Match-Tough Satışı

Tenis sporunda yaygın kullanımlı “match-tough” denen bir olay vardır. bunun anlamı, bir teniz müsabakasında güçlü raketler daha az yetenekli veya tecrübesiz olanları yenerek bunları limit çizgiye kadar iterlerç Kaybedince eleneceğini kesin olarak anlayan isimsiz bir raket tüm gücünü ortaya koyarak John McEnroe gibi yıldız bir oyuncuyu tüm tecrübesine, yeteneğine rağmen yenebilmektedir.
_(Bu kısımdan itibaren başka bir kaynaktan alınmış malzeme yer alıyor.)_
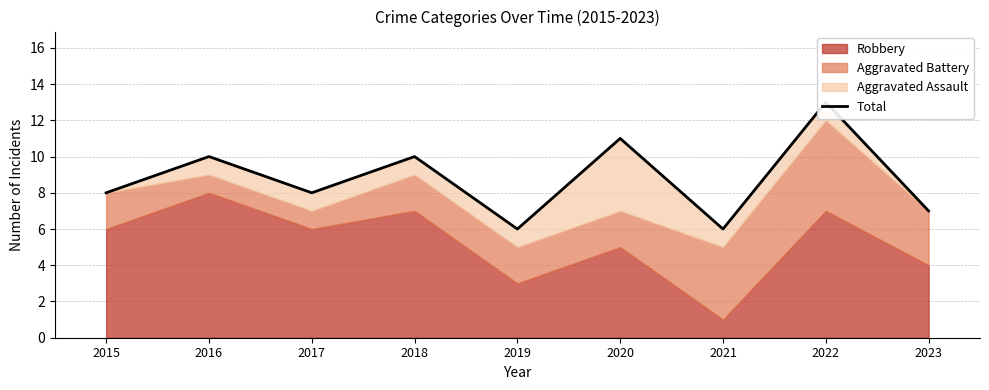

What is the value of the 1st point from the left?

8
Aynı durum günümüzün ticaret hayatında da olagelmektedir.

Gerçekleşmesine ramak kalmış olmasına rağmen en kritik nokta biraz daha mücadele edilse başarılacak satış örneklerinin bizzat şahit olduklarımın sayısını unuttum. Bu satışlarda pazarlamacı rolünü üstlenenler kendilerini güçlendirerek enerjilerini ve görüşlerini harekete geçirmek, ortaya koymak yerine tüm emeklerini bir anda silip geri çekilme yolunu seçmektedirler. Belki de bu kişiler kendi kendilerine gelecek sefere daha etkin olarak oldukça inatçı ve vazgeçmeyen biri olacaklarını söylüyorlardı. Ne yazık ki, gelecek sefer bir türlü gelmez.
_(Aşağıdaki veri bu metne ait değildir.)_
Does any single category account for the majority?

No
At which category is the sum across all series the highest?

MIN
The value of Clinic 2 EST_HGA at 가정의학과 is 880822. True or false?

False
Piyasada parlak bir satıcı olmak sizde bir gün aniden gerçekleşmeyecektir. Çünkü siz bunu çok fazla ümit etmiş veya bir takım kuralları olduğu gibi kalıp olarak ezberlemişsinizdir. Yani sadece ümit yetmez. Bu konuda devamlı pratik yapmalısınız, yapmak zorundasınız. Ve bu da yetmez, işler yürürken hünerinizi göstermek zorundasınız. Bu gösteri oyun şartlarında ve konuşmalarınızda kendini hissettirmelidir.
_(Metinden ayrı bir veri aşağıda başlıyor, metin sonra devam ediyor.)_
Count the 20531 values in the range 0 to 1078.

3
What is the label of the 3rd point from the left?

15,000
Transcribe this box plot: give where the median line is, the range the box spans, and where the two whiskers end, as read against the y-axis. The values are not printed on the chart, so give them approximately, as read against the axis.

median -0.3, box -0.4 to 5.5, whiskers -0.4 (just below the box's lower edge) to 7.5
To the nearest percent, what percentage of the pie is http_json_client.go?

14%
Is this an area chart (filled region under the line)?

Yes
Herhangi bir spor dalında en iyi olmak veya isim yapmak gibi ticarette yıldız olmak da günlük çalışma gerektirir. Aynı zamanda daha fazlasını yapmak için devamlı ve düzenli olarak denemeye devam etmek zorundasınız.

Bu aynı zamanda kendi kendinize en iyileri, birincileri hatırlamanız için telkinde bulunmanız anlamına da gelir. Bjorn Borg hepimizin bildiği gibi yakın bir zamana kadar dünyanın bir numaralı raketiydi. Büyük tecrübesi ve yeteneğine rağmen halen her gün dört saat “temel vuruşların” çalışmasını yapıyordu. Borg’un beyni match tough idi. Fakat kasları da gelen mesajları en iyi şekilde algılamak zorundaydı.

Satış olayının “temel vuruşlar” sükut etmek, sabretmek, hissetmek, merak uyandırmak ve etkin sunu yapmaktır.